_Task statement_:
Return the text below on the 1913 Dublin labor dispute word for word, from its heading to its final sentence.

_Extracted text_:
An immense struggle between the workers’ movement and big-business leaders
Introduction by Manny Thain
The working-class forces were led by the pioneers of Irish trade unionism and socialism, Jim Larkin and James Connolly. Alongside of them stood thousands of activists and their families whose heroism laid down the foundations of the workers’ movement in Ireland.
They faced an all-out offensive from the bosses, behind William Martin Murphy, owner of the Dublin United Tramways Company, at the centre of the struggle, boss of Independent Newspapers and many other companies and business interests. Murphy and co were determined to smash the Irish Transport and General Workers Union (ITGWU), founded by Larkin in 1909.
By August 1913, Murphy had brought together nearly 400 employers. They demanded that all workers sign an undertaking not to join the ITGWU or any trade union. Those who refused were sacked. This was at a time of severe economic crisis.
Larkin called out the workers at the Dublin Tramways Company on 26 August. In the subsequent months, Larkin and countless others would face arrest, imprisonment and brutal police repression.

_Data extract_:
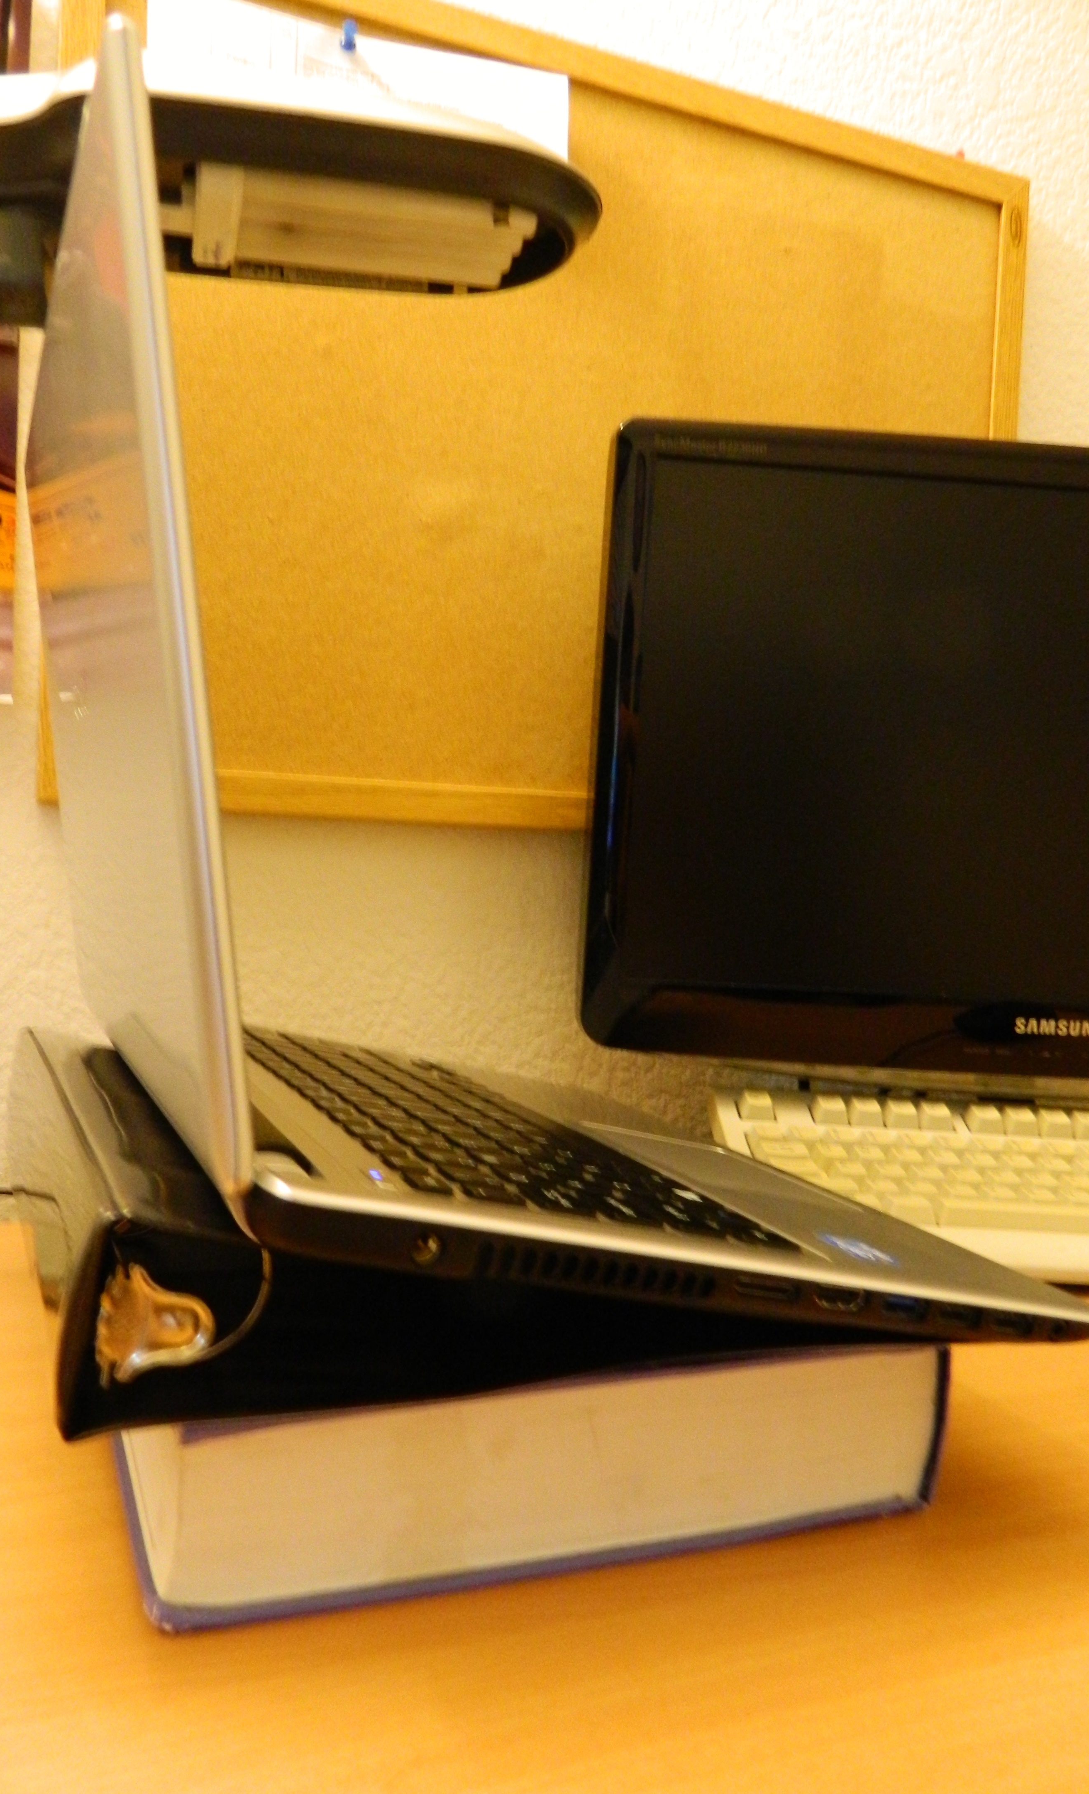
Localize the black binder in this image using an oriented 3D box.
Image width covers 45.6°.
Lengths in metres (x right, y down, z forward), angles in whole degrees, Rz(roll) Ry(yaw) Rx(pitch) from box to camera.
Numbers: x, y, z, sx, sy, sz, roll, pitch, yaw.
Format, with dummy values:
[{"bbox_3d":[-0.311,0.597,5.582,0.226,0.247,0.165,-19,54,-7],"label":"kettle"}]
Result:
[{"bbox_3d":[-0.057,0.087,0.440,0.216,0.054,0.235,2,4,-24],"label":"black binder"}]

_Task output_:
An immense struggle between the workers’ movement and big-business leaders
Introduction by Manny Thain
The working-class forces were led by the pioneers of Irish trade unionism and socialism, Jim Larkin and James Connolly. Alongside of them stood thousands of activists and their families whose heroism laid down the foundations of the workers’ movement in Ireland.
They faced an all-out offensive from the bosses, behind William Martin Murphy, owner of the Dublin United Tramways Company, at the centre of the struggle, boss of Independent Newspapers and many other companies and business interests. Murphy and co were determined to smash the Irish Transport and General Workers Union (ITGWU), founded by Larkin in 1909.
By August 1913, Murphy had brought together nearly 400 employers. They demanded that all workers sign an undertaking not to join the ITGWU or any trade union. Those who refused were sacked. This was at a time of severe economic crisis.
Larkin called out the workers at the Dublin Tramways Company on 26 August. In the subsequent months, Larkin and countless others would face arrest, imprisonment and brutal police repression.